Fondazione Querini Stampalia

La Biblioteca della Fondazione Querini Stampalia conserva nelle sue raccolte un corpus di circa 8.000 titoli indicizzati nell’antico catalogo a schede alla voce Venezia. Gli esemplari coprono un arco temporale che va dal XVI alla prima metà del XX secolo, prodotti materiali per lo più dell’editoria veneziana, ma anche italiana ed europea. Le lingue rappresentate sono: l’italiano, il latino, il francese, l’inglese, il tedesco. La fisionomia della raccolta è delineata da un amplissimo spettro disciplinare, di cui letteratura e storia coprono circa la metà della consistenza. I testi provengono in gran parte dalla collezione privata dei Querini Stampalia e dagli acquisti e acquisizioni novecentesche della Fondazione.
La biblioteca ha da poco concluso la catalogazione e digitalizzazione di 3.269 proclami (parti, terminazioni, bandi, leggi) pubblicati dalle varie stamperie ducali tra il XVI e il XVIII secolo, per conto della Repubblica di Venezia.
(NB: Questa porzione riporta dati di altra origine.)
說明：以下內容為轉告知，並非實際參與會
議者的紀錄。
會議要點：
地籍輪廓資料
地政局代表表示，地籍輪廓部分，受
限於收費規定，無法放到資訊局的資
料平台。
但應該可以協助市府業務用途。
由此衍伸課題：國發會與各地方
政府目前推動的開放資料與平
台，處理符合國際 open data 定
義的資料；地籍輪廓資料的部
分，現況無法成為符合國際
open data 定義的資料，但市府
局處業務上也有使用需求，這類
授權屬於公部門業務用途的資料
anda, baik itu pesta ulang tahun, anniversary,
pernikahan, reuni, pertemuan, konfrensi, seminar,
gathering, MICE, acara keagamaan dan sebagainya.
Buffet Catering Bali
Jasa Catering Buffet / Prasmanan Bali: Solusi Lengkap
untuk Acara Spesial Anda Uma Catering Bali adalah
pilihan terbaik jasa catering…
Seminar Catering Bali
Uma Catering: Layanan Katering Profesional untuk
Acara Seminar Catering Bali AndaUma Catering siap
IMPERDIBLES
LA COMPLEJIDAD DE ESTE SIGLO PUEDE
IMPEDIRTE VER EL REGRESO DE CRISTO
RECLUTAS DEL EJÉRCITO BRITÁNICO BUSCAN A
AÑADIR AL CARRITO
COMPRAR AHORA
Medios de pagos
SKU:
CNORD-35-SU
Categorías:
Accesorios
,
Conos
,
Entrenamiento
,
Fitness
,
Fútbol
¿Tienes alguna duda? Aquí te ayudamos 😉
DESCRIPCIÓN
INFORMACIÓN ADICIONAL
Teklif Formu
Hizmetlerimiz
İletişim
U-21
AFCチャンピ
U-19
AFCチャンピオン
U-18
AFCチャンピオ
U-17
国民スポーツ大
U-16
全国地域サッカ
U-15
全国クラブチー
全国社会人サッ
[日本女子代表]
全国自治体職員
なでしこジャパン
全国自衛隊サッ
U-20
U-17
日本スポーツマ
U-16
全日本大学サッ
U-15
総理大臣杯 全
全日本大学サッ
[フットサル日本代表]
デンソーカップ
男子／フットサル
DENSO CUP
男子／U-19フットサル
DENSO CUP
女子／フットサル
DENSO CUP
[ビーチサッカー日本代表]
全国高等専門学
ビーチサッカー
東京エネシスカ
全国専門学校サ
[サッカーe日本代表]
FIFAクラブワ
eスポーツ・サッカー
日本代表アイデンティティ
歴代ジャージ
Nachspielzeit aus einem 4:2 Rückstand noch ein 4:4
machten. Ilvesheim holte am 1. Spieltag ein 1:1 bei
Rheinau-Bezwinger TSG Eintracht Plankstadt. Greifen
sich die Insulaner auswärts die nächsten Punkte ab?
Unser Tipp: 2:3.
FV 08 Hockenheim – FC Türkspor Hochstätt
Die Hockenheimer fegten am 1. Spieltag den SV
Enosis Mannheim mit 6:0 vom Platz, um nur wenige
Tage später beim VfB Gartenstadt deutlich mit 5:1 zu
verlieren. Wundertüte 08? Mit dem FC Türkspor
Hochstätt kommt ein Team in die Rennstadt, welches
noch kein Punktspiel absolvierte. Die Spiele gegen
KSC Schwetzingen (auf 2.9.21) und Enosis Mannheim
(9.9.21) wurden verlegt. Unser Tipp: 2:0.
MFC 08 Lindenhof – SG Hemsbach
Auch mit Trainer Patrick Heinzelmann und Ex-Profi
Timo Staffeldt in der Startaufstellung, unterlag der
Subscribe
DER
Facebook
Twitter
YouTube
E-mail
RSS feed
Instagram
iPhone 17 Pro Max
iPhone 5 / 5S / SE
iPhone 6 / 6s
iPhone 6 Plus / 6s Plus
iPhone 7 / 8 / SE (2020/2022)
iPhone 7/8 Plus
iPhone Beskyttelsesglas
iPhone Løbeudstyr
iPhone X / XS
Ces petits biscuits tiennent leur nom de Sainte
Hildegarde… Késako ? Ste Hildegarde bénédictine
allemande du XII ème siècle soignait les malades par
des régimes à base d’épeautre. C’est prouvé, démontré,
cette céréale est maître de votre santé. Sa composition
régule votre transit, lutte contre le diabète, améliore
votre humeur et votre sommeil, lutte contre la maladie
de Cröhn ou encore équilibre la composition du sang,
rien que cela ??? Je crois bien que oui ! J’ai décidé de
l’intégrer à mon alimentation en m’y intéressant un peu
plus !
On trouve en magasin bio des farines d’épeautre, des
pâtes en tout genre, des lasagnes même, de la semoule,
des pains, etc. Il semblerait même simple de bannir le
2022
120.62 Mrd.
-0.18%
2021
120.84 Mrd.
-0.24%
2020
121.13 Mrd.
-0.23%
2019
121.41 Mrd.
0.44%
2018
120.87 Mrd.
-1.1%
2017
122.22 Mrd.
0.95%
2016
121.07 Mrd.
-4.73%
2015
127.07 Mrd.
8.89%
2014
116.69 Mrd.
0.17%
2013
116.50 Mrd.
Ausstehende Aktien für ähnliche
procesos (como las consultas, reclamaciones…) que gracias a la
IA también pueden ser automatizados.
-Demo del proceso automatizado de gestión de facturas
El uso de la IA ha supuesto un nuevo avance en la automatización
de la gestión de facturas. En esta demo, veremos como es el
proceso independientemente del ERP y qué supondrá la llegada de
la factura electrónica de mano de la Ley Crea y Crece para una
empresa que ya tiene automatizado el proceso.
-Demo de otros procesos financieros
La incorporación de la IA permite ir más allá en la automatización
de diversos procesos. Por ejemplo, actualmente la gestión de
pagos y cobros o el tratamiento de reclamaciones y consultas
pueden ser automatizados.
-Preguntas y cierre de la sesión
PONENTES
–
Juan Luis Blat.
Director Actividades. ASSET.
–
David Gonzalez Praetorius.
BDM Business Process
I documenti, prodotti in grande quantità al momento della pubblicazione, sono ora presenti nelle raccolte storiche di biblioteche, archivi, musei e istituzioni culturali quasi sempre come degli “unica”: come hanno dimostrato i lavori della prima tranche, si tratta di una tra le fonti principali per la ricostruzione della storia della Repubblica nei vari aspetti della vita sociale, politica, culturale, religiosa.